= Energy management (degree) =

Business-specific degree

Energy Management (EM) is a business-specific degree, with a broad curriculum focusing on multiple facets of the energy industry: business (accounting, management, marketing, economics and MIS), geology, petroleum engineering, and law. The American Association of Professional Landmen (AAPL) provides curriculum guidance and program support for approved petroleum land management programs. Currently, the AAPL has 10 accredited universities in the United States and Canada.

The University of Oklahoma offered the first degree of this kind, emerging in 1958 as the Petroleum Land Management program before becoming the Energy Management program in 1999. The University of Oklahoma program remains one of the top energy management programs in the United States.

Most students pursuing a degree in Energy Management enter the industry as landmen, working with energy companies securing leases for drilling and mineral rights as well as contracting with property owners and energy brokers.

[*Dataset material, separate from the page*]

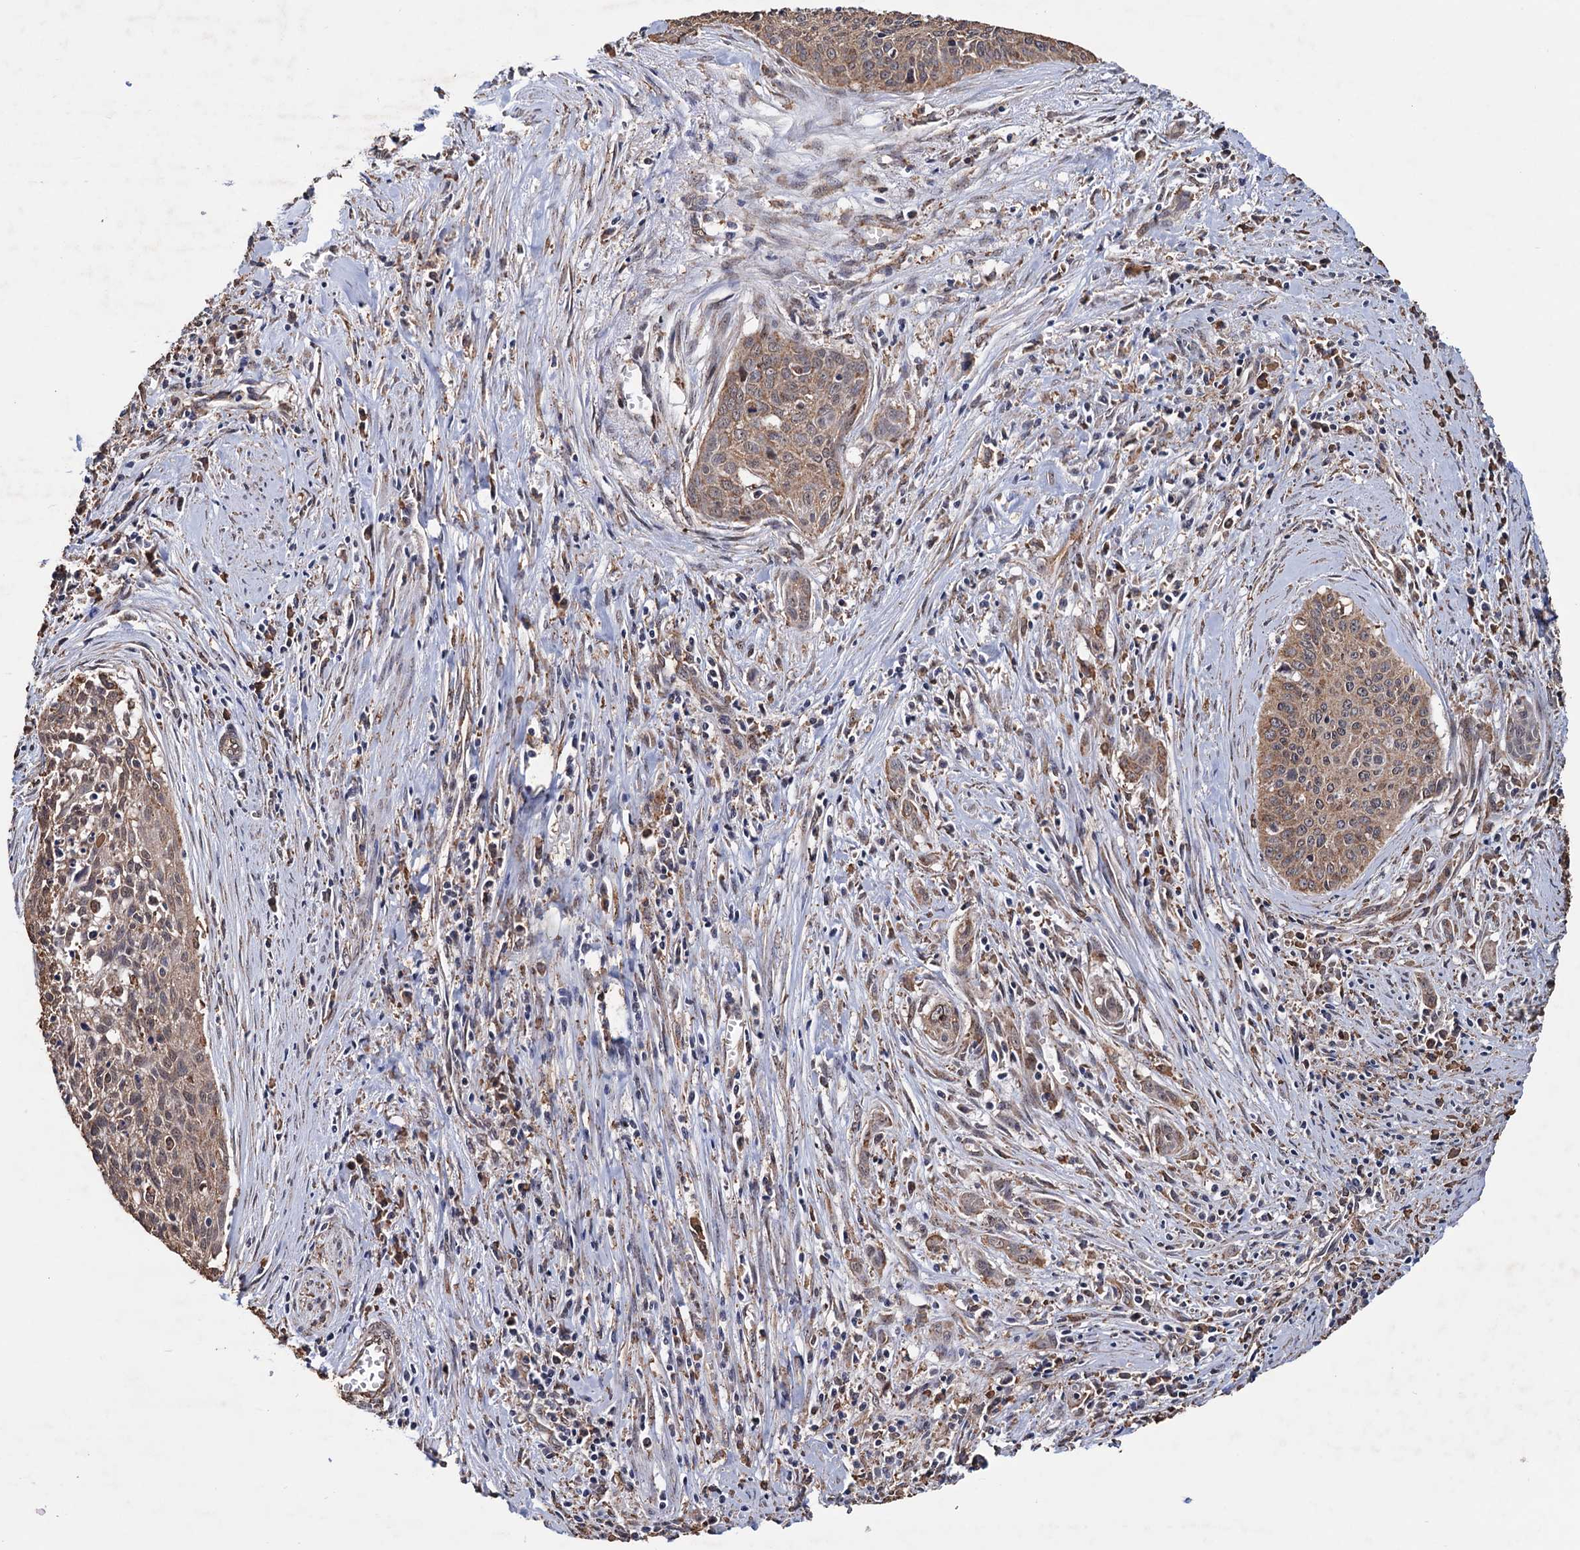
{"staining": {"intensity": "weak", "quantity": ">75%", "location": "cytoplasmic/membranous"}, "tissue": "cervical cancer", "cell_type": "Tumor cells", "image_type": "cancer", "snomed": [{"axis": "morphology", "description": "Squamous cell carcinoma, NOS"}, {"axis": "topography", "description": "Cervix"}], "caption": "Cervical cancer (squamous cell carcinoma) tissue exhibits weak cytoplasmic/membranous positivity in approximately >75% of tumor cells", "gene": "TBC1D12", "patient": {"sex": "female", "age": 55}}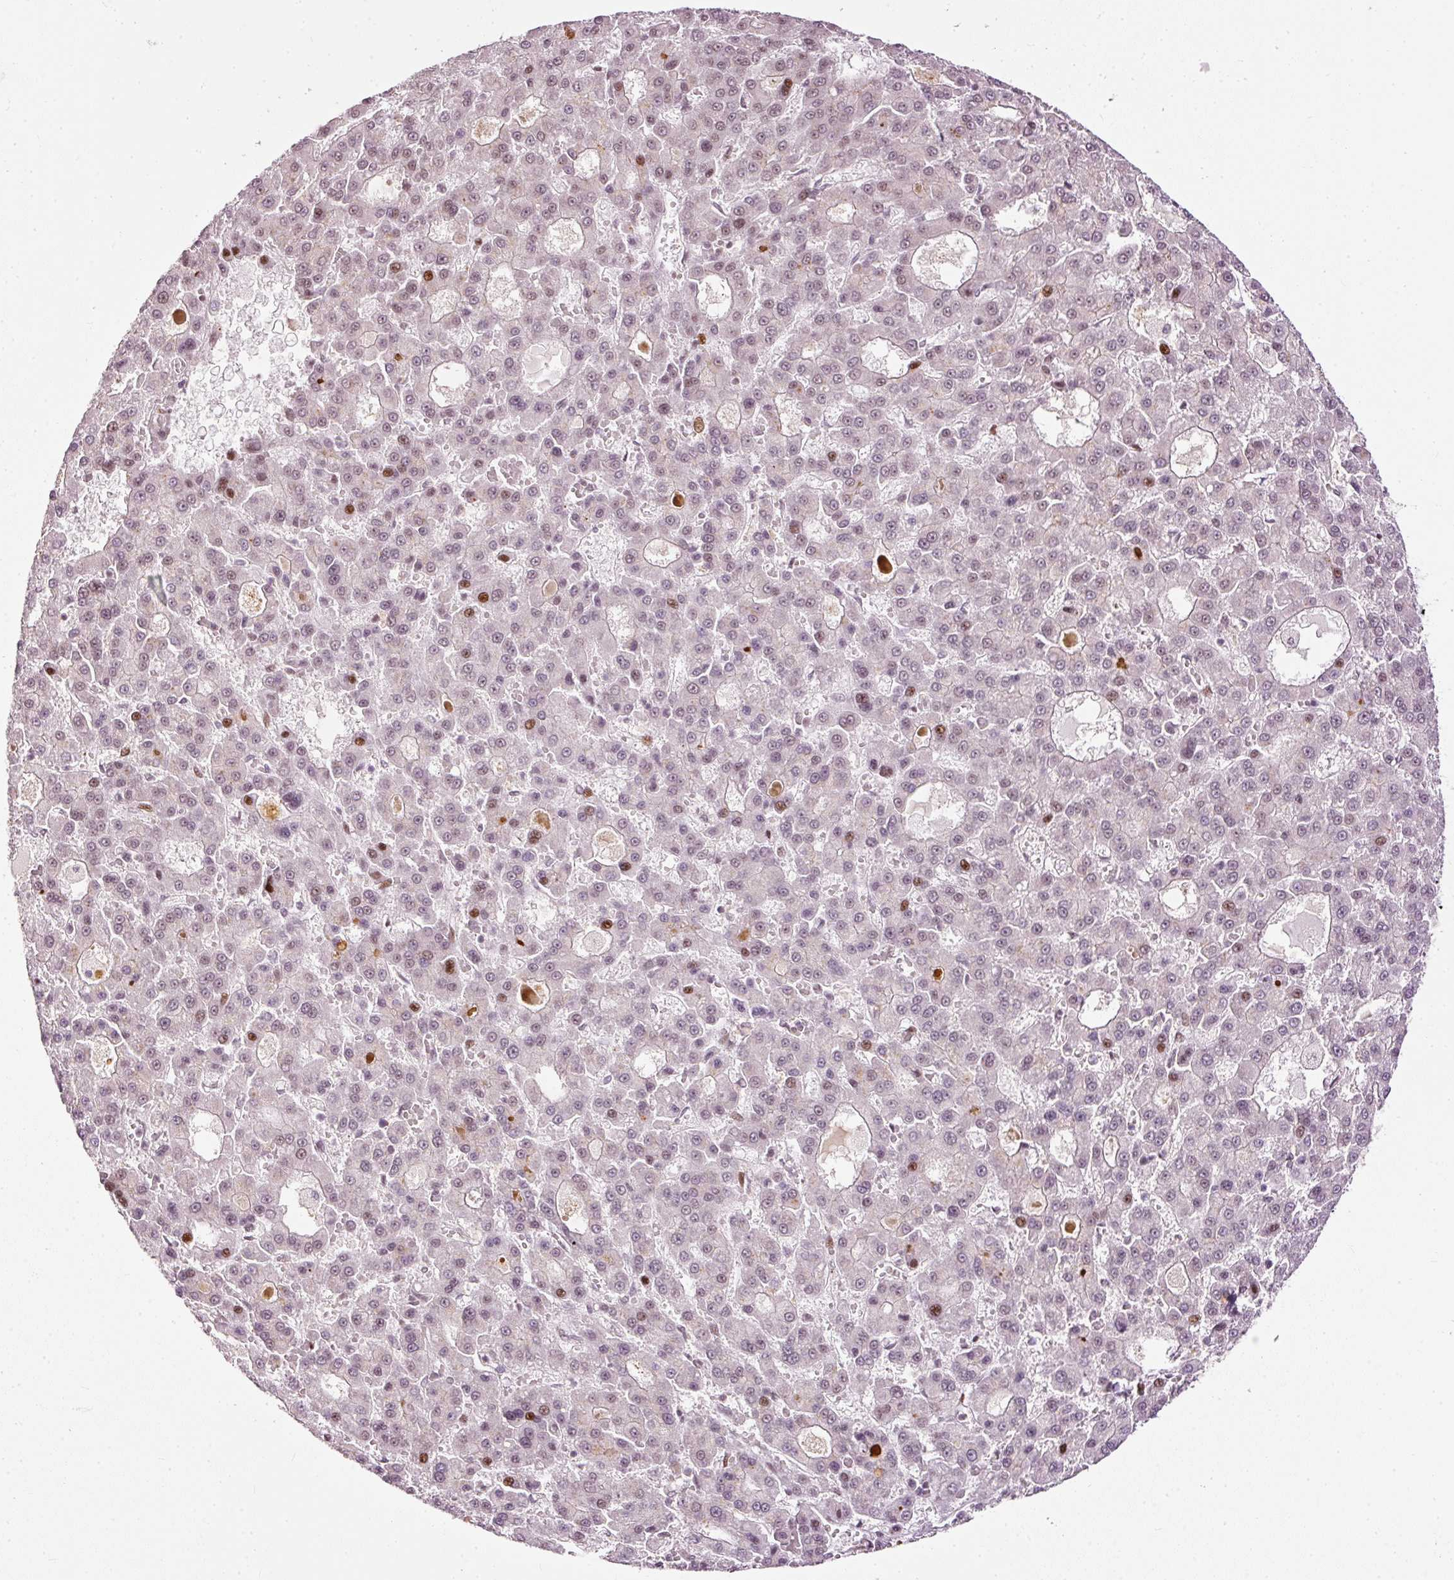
{"staining": {"intensity": "moderate", "quantity": "<25%", "location": "nuclear"}, "tissue": "liver cancer", "cell_type": "Tumor cells", "image_type": "cancer", "snomed": [{"axis": "morphology", "description": "Carcinoma, Hepatocellular, NOS"}, {"axis": "topography", "description": "Liver"}], "caption": "Tumor cells show moderate nuclear positivity in approximately <25% of cells in liver cancer.", "gene": "ZNF778", "patient": {"sex": "male", "age": 70}}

It is also common for the landman to work alongside landmen from other companies to secure joint ventures in drilling. There are also career opportunities for EM students in commodities marketing and trading and in international negotiations.

The University of Tulsa, Texas Tech University, University of Calgary, University of Louisiana at Lafayette, University of Wyoming, University of Texas Permian Basin, and Western State Colorado University all offer similar AAPL approved degrees focusing on energy business education.